Top of PROVIDED DATA

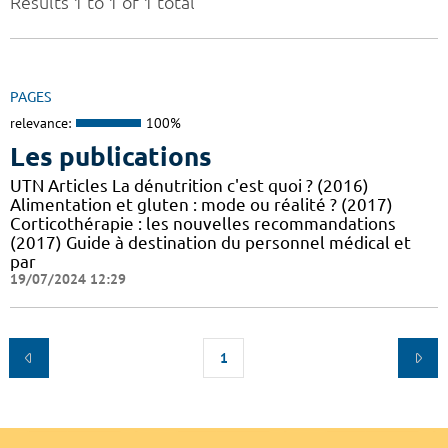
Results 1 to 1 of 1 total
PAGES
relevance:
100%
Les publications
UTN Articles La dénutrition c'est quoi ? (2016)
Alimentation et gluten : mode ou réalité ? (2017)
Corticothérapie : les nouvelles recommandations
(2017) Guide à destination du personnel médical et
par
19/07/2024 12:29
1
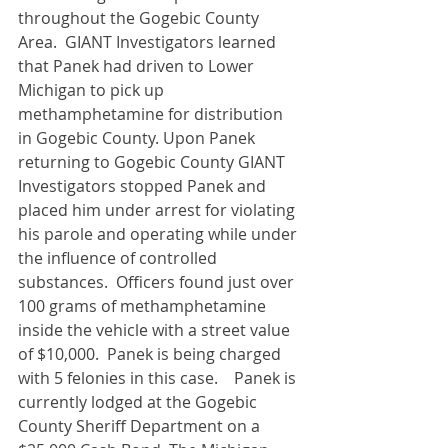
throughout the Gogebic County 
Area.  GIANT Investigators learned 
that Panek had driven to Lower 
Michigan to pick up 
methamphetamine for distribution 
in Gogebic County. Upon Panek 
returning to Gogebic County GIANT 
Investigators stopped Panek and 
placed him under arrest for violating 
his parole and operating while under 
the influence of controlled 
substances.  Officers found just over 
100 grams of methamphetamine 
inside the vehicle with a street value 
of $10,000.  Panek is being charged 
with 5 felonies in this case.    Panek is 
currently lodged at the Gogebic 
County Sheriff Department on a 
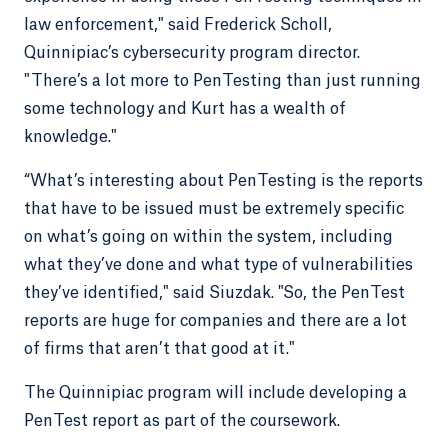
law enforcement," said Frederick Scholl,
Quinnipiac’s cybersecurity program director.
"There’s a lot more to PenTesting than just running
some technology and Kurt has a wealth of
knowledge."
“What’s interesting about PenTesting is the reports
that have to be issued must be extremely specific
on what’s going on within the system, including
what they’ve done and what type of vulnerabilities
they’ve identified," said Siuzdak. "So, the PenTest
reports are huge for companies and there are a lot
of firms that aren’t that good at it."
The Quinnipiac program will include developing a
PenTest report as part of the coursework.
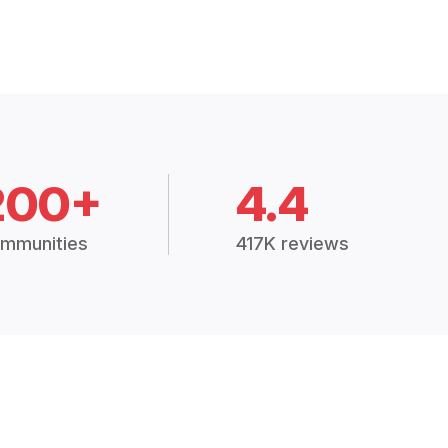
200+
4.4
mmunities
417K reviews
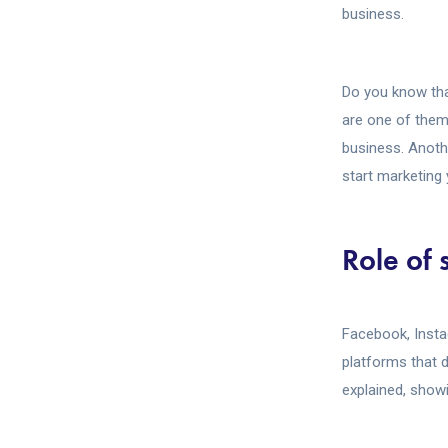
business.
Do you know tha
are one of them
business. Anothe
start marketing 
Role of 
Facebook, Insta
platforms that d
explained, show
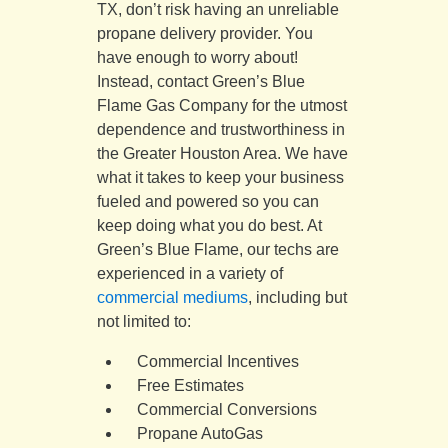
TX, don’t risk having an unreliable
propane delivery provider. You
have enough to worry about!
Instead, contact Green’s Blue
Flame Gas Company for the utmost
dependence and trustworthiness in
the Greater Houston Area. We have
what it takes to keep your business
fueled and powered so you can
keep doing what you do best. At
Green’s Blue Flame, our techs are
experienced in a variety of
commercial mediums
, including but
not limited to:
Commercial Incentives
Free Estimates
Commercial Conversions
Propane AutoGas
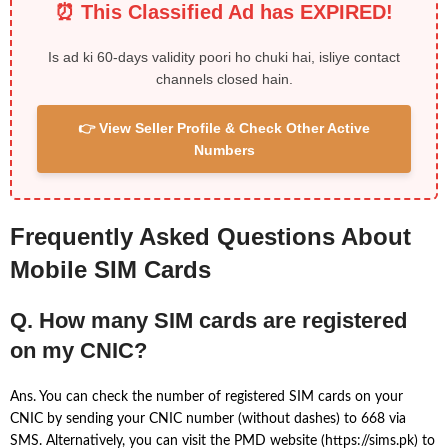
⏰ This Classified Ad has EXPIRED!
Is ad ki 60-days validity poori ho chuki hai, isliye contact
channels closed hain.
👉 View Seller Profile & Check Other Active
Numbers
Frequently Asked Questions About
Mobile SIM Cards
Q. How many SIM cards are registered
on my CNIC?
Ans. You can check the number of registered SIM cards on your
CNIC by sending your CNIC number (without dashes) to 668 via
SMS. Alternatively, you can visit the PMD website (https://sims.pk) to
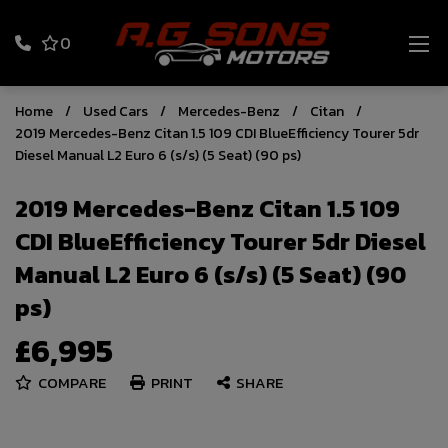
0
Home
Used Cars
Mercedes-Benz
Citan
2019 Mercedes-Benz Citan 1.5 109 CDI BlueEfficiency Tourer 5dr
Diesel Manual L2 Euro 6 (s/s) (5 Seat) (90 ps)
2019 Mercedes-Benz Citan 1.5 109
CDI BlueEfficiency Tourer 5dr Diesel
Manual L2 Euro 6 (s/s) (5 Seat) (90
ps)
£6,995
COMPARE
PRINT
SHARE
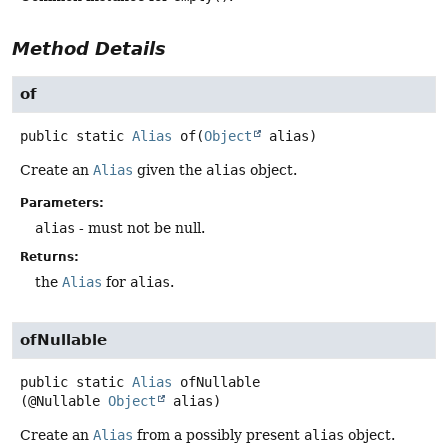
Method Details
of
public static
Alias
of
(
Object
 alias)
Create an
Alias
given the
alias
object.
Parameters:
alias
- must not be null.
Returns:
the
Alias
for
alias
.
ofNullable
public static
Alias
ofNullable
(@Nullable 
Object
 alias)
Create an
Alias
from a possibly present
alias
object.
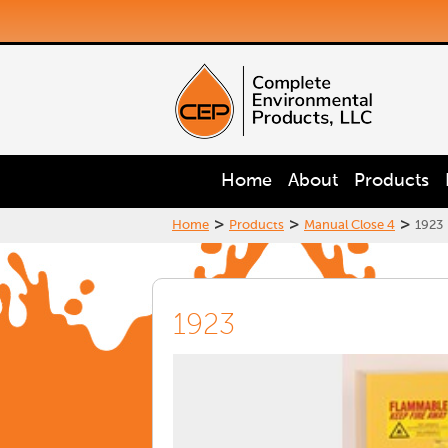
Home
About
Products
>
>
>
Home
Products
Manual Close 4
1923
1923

Bottom of PROVIDED DATA

§ INSTRUCTIONS TO FOLLOW
Starting at the line above that holds "Les publications", repeat every line exactly down to and including the line that holds "methamphetamine for distribution", then stop. Do not carry over any pictures.

§ ANSWER TO THIS TASK
Les publications
UTN Articles La dénutrition c'est quoi ? (2016)
Alimentation et gluten : mode ou réalité ? (2017)
Corticothérapie : les nouvelles recommandations
(2017) Guide à destination du personnel médical et
par
19/07/2024 12:29
1
throughout the Gogebic County 
Area.  GIANT Investigators learned 
that Panek had driven to Lower 
Michigan to pick up 
methamphetamine for distribution 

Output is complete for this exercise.